Perché leggere questo articolo? Sophie Kinsella, scrittrice bestseller di I love shopping, si rivela una fuoriclasse anche nel raccontare il suo tumore. Nonostante il successo e la sua intelligente leggerezza, è stata spesso ingiustamente sottovalutata. E, purtroppo, non è l’unica…
“Prendete la vita con leggerezza, che non è superficialità”. Parole aforismatiche quelle di Calvino, che sembrano essere cucite su misura per Sophie Kinsella, pseudonimo di Madeleine Wickham, scrittrice fuoriclasse il cui nome è sinonimo di commedia frizzante e divertente, leggera ma sagace e mai inconsistente. Capace di regalare risate che riparano l’umore e fanno riflettere sulla propria vita, senza appesantire i pensieri. Ed è proprio la naturale abilità di raccontare la quotidianità con la sua penna brillante e ironica che ha reso Kinsella l’idolo di milioni di lettrici in tutto il mondo. A cominciare dalla sua saga I love shopping, la più nota shopaholic della letteratura, con cui ha contribuito a rivoluzionare il genere romance tra gli anni ’90 e 2000, vendendo oltre 36milioni di copie.
Nonostante l’indiscusso successo, Sophie Kinsella continua ad essere ingiustamente considerata un’autrice di serie B. Dovendo scontare tutti quei pregiudizi che hanno a che fare col suo essere scrittrice di narrativa rosa, femmina che parla di donne per le donne. In realtà i suoi libri non sono solo mero intrattenimento, ma offrono un acuto sguardo sulle ossessioni che permeano la società contemporanea, che va ben oltre le etichette superficiali.
Sophie Kinsella, raccontare il cancro con dignitosa sobrietà
La presunta frivolezza delle storie di Sophie Kinsella è dunque leggerezza, che le permette di esplorare e mettere nero su bianco l’universo femminile, e per estensione la società intera, in tutte le sue sfumature. Tra attitudini e manie, punti di forza, fragilità e contraddizioni. Kinsella è una persona tutt’altro che superficiale e la sobrietà dimostrata nel comunicare la sua battaglia contro un tumore al cervello lo rivela. L’ha fatto sui social, sì, ma in punta di piedi con discrezione e rispetto verso i propri cari, dopo anni di cure. Un esempio di come affrontare la malattia con una dignitosa sobrietà senza spettacolarizzarla, ma arrivando comunque dritta ai cuori dei suoi lettori.

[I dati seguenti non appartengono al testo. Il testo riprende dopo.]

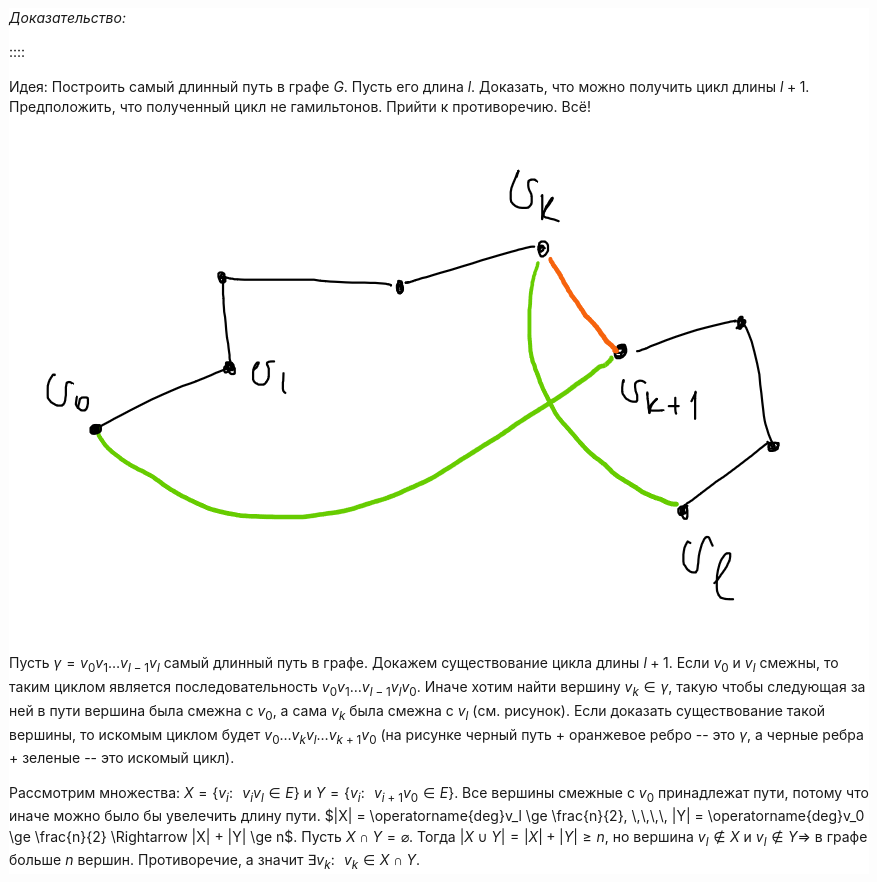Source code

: *Доказательство:* 

::::

Идея: Построить самый длинный путь в графе $G$. Пусть его длина $l$. Доказать, что можно получить цикл длины $l + 1$. Предположить, что полученный цикл не гамильтонов. Прийти к противоречию. Всё!
![](img/gamilton.png)

Пусть $\gamma = v_0v_1\ldots v_{l-1}v_l$ самый длинный путь в графе. Докажем существование цикла длины $l + 1$.
Если $v_0$ и $v_l$ смежны, то таким циклом является последовательность $v_0v_1\ldots v_{l-1}v_lv_0$.
Иначе хотим найти вершину $v_k \in \gamma$, такую чтобы следующая за ней в пути вершина была смежна с $v_0$, а сама $v_k$ была смежна с $v_l$ (см. рисунок). Если доказать существование такой вершины, то искомым циклом будет $v_0\ldots v_kv_l\ldots v_{k + 1}v_0$ (на рисунке черный путь + оранжевое ребро -- это $\gamma$, а черные ребра + зеленые -- это искомый цикл).

Рассмотрим множества: $X = \{v_i: \,\,\,\, v_iv_l \in E\}$ и $Y = \{v_i: \,\,\,\, v_{i + 1}v_0 \in E\}$.
Все вершины смежные с $v_0$ принадлежат пути, потому что иначе можно было бы увелечить длину пути.
$|X| = \operatorname{deg}v_l \ge \frac{n}{2}, \,\,\,\, |Y| = \operatorname{deg}v_0 \ge \frac{n}{2} \Rightarrow |X| + |Y| \ge n$. Пусть $X \cap Y = \varnothing$. Тогда $|X \cup Y| = |X| + |Y| \ge n$, но вершина $v_l \not \in X$ и $v_l \not \in Y \Rightarrow$ в графе больше $n$ вершин. Противоречие, а значит $\exists v_k: \,\,\,\, v_k \in X \cap Y$.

Oltre i pregiudizi: la forza delle parole delle scrittrici
Kinsella non è la prima né l’ultima autrice donna ingiustamente sottovalutata. Il panorama editoriale è infatti costellato da figure femminili non studiate, ignorate e addirittura dimenticate, nonostante la loro rilevante influenza sulla letteratura e sulla società. Ciò riflette un radicato pregiudizio di genere che investe sia le donne che scrivono, sia il pubblico a cui si rivolgono. Sembra esserci una sorta di ghetto, volutamente scansato dall’universo maschile, in cui lettrici e scrittrici si incontrano. Una gabbia dalla quale poche donne autrici riescono a uscire, affermandosi come voci autorevoli al pari dei colleghi uomini. Tutte le altre, invece, vengono percepite e trattate in modo differente, considerate incapaci di incidere sull’immaginario collettivo.
Ma le donne la storia l’hanno scritta e continueranno a farlo. La loro voce conta e viene ascoltata, il caso dell’ormai dimenticata Irene Brin alias Contessa Clara, giornalista e scrittrice di moda e costume che ha influito profondamente sul contesto sociale, culturale e artistico dell’Italia del Novecento, è solo uno dei tanti esempi possibili. Oltre ogni pregiudizio, le donne che scrivono sanno diventare punto di riferimento fondamentale per l’intera società. Anche il sobrio annuncio con cui Kinsella ha fatto sapere della sua malattia lo dimostra: migliaia di persone lo hanno commentato, dandole sostegno ma ricevendo in cambio altrettanta empatia dall’autrice.